Kline wrote on Twitter: “Dear FA Council … I have key evidence of systematic corruption relevant to the Wembley vote which I’d like to submit. Please request this info from me.” Kline’s tweet on the social media platform was accompanied by hashtags including “fraud”, “racism”, “kickbacks” and “minors”.

However, Khan has dismissed the claims, with his spokesman, Jim Woodcock, telling the Associated Press news agency: “This is nothing more than the same ongoing nonsense and bogus claims made by a former employee who left the club in 2017. Nothing here merits a further response.”

The FA board last month announced that the proposed sale of Wembley would be presented to the FA Council in October. The sale of Wembley to billionaire Khan was discussed by the FA board on September 27, with the negotiated protections and an outlined plan to invest £600m (€673.6m/$786.2m) into football community facilities having also been presented at the meeting.

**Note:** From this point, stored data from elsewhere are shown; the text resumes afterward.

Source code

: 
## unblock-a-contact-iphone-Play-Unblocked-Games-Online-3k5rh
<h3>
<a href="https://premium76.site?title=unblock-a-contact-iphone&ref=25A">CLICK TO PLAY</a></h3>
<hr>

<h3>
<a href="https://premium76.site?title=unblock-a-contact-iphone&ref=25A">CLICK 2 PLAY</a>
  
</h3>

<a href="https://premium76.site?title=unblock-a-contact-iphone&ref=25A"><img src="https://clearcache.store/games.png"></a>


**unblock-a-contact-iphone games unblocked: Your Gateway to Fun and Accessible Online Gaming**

The deal is worth £600m in cash and £300m in future revenue from Wembley’s hospitality business. Khan also owns NFL American football team the Jacksonville Jaguars, which plays an annual regular season game at Wembley. He submitted an offer for Wembley back in April, and negotiations have since been held over the terms of the deal.

The FA Council will discuss the terms of the agreement at a meeting tomorrow (Thursday) ahead of the final vote on October 24. FA executives will make their case over why they are backing the deal, but a senior FA source told BBC Sport that the board believes the odds are slightly against the agreement being given the green light due to the strong objections of some councillors to the home of English football being sold.

The FA Council is composed of representatives of the Premier League, Football League and county FAs. While it has no authority to stop the deal, the FA board is said to be keen to secure a clear mandate for the takeover to go ahead.